Assigned task:
Each line holding the word "down" must appear in the answer, copied from the entries.

Data for this exercise:
****************************************
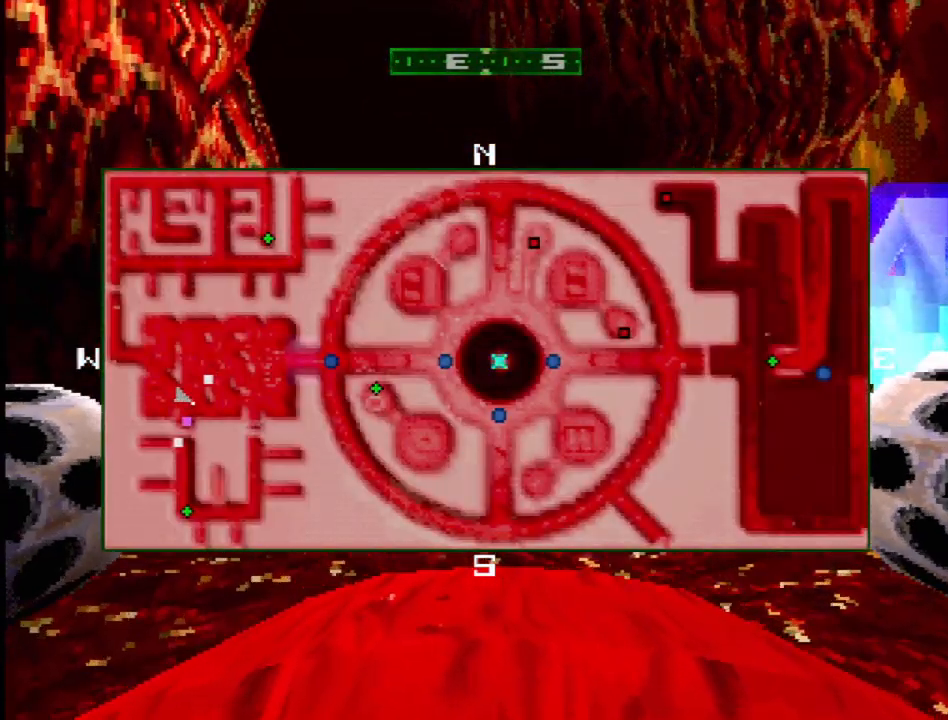
{"dt_ms": 500, "buttons": [], "events": [[33, "SELECT", "up"]]}
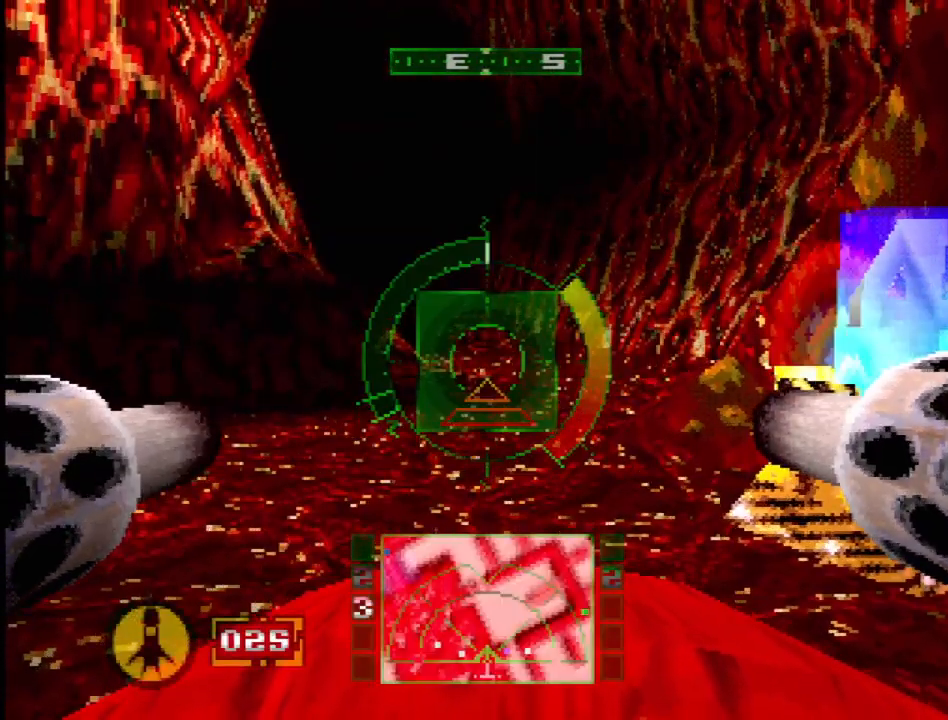
{"dt_ms": 500, "buttons": [], "events": [[33, "DPAD_LEFT", "down"], [300, "DPAD_LEFT", "up"]]}
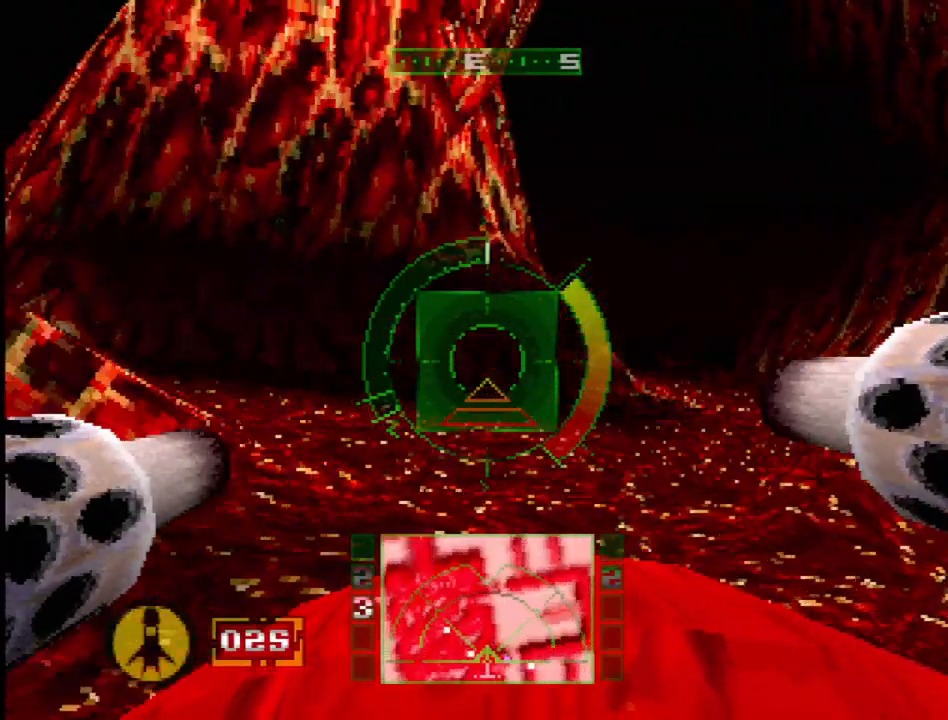
{"dt_ms": 500, "buttons": [], "events": []}
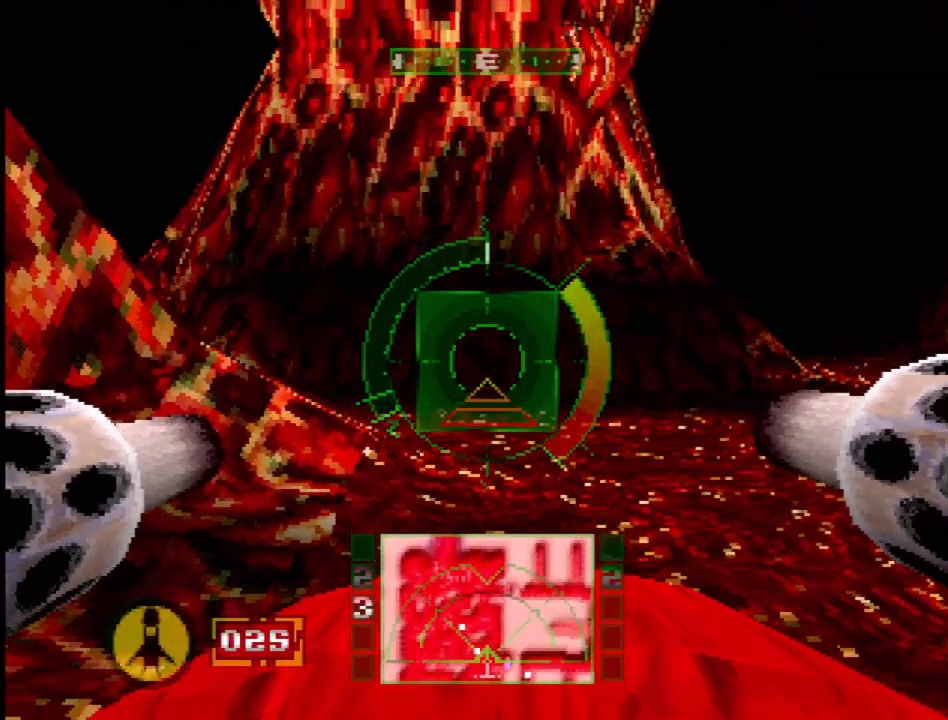
{"dt_ms": 500, "buttons": ["DPAD_LEFT"], "events": [[483, "DPAD_LEFT", "down"]]}
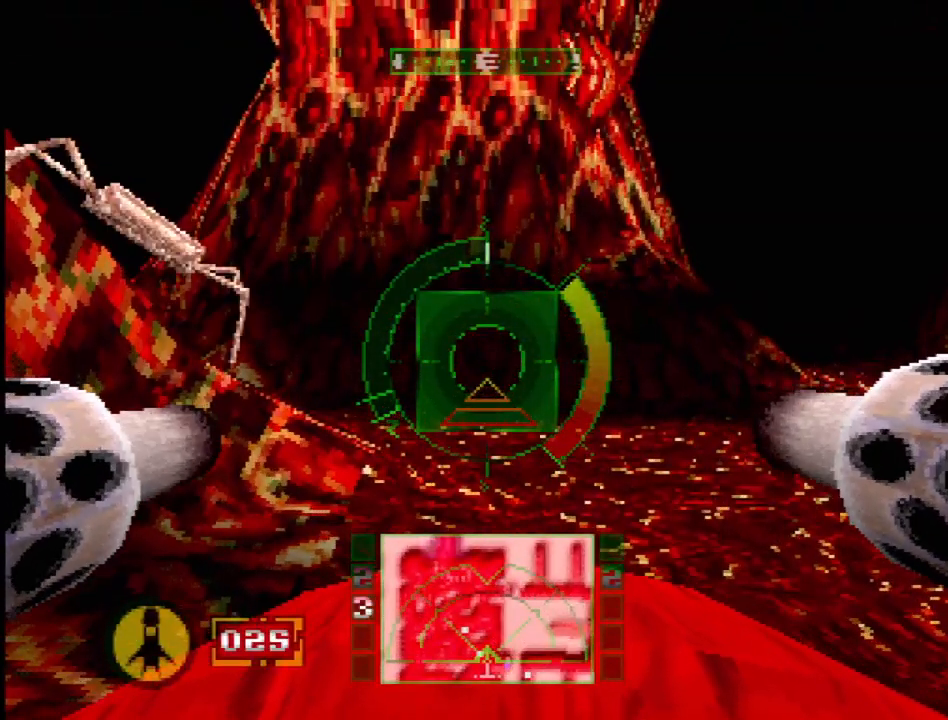
{"dt_ms": 500, "buttons": [], "events": [[267, "DPAD_LEFT", "up"]]}
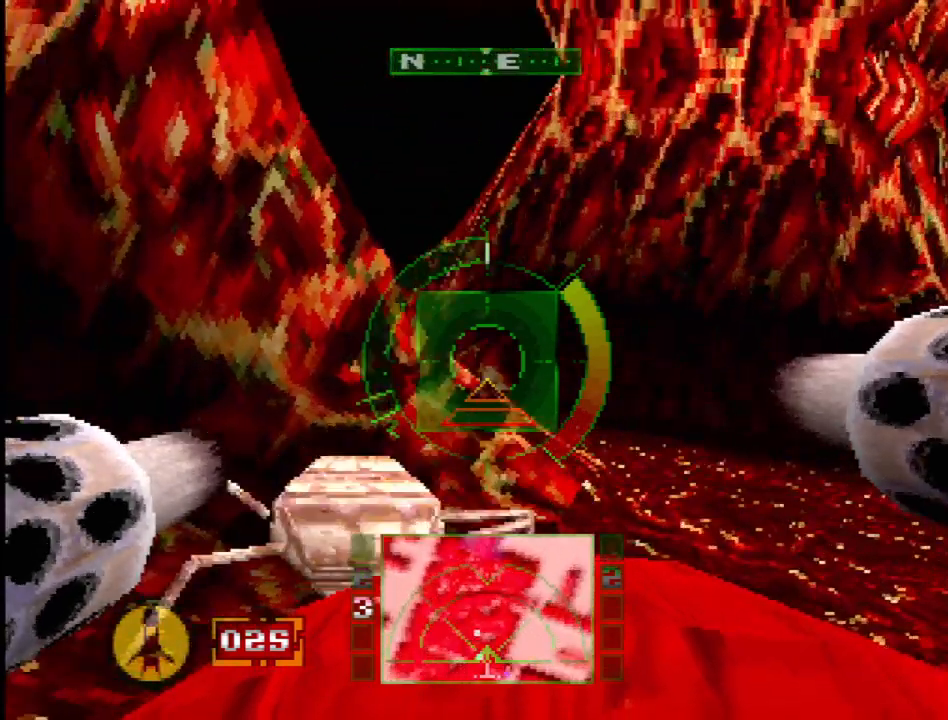
{"dt_ms": 500, "buttons": ["L1"], "events": [[117, "DPAD_UP", "down"], [117, "L1", "down"], [450, "DPAD_UP", "up"]]}
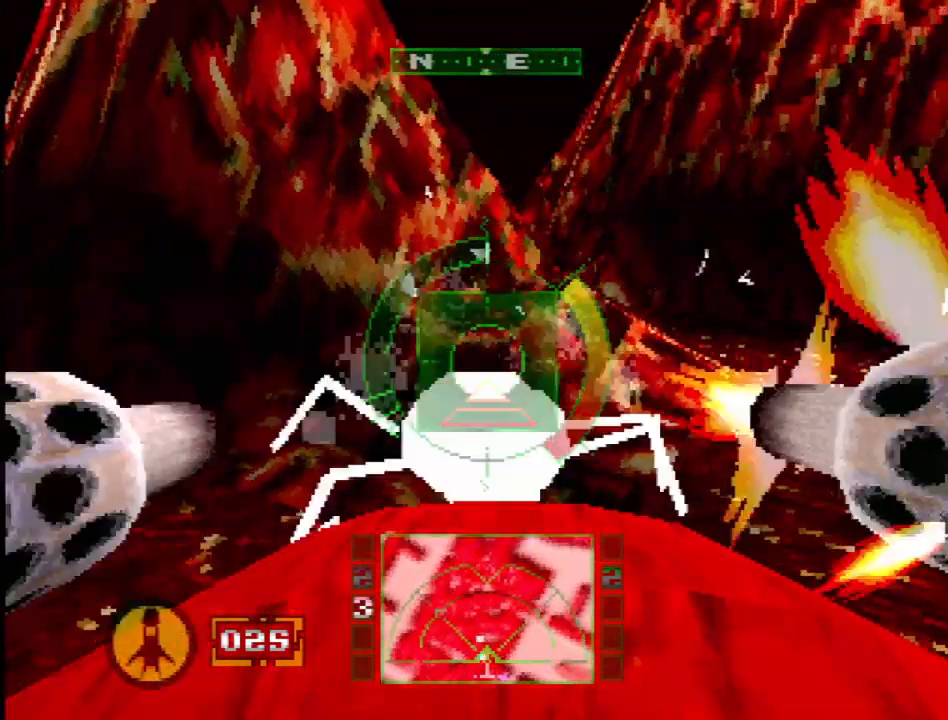
{"dt_ms": 500, "buttons": ["L1", "DPAD_LEFT"], "events": [[367, "DPAD_LEFT", "down"]]}
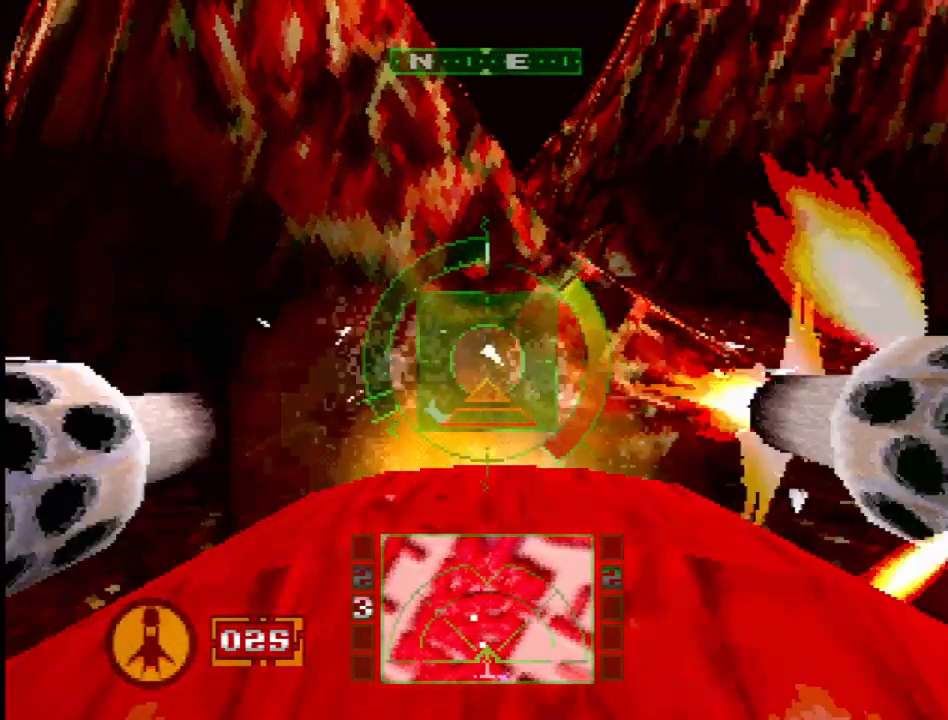
{"dt_ms": 500, "buttons": [], "events": [[167, "L1", "up"], [383, "DPAD_LEFT", "up"]]}
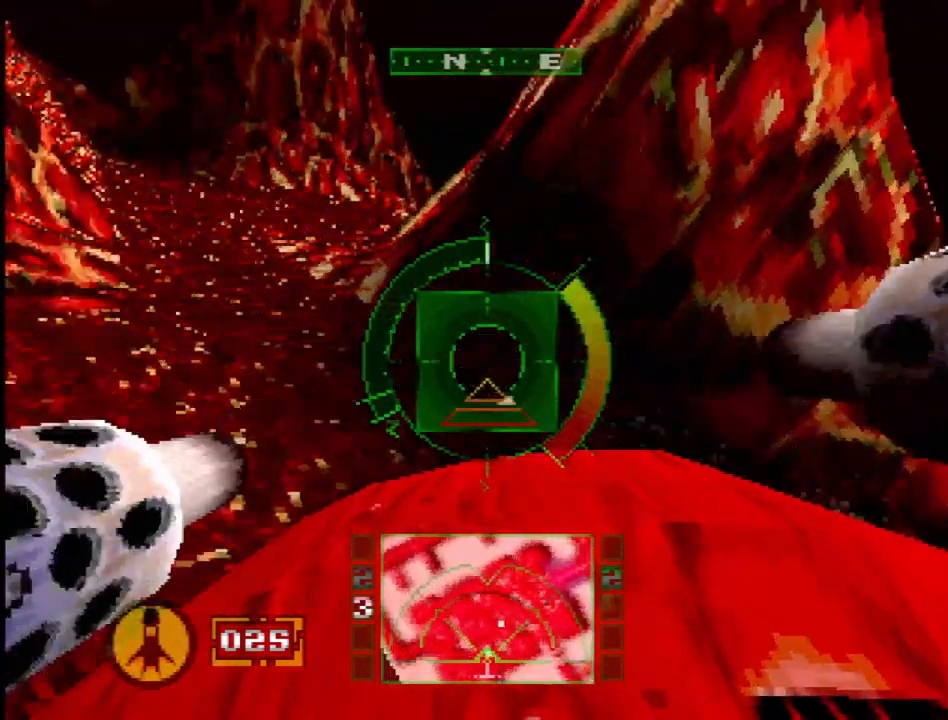
{"dt_ms": 500, "buttons": ["DPAD_RIGHT"], "events": [[117, "DPAD_RIGHT", "down"]]}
****************************************
Result for this exercise:
{"dt_ms": 500, "buttons": [], "events": [[33, "DPAD_LEFT", "down"], [300, "DPAD_LEFT", "up"]]}
{"dt_ms": 500, "buttons": ["DPAD_LEFT"], "events": [[483, "DPAD_LEFT", "down"]]}
{"dt_ms": 500, "buttons": ["L1"], "events": [[117, "DPAD_UP", "down"], [117, "L1", "down"], [450, "DPAD_UP", "up"]]}
{"dt_ms": 500, "buttons": ["L1", "DPAD_LEFT"], "events": [[367, "DPAD_LEFT", "down"]]}
{"dt_ms": 500, "buttons": ["DPAD_RIGHT"], "events": [[117, "DPAD_RIGHT", "down"]]}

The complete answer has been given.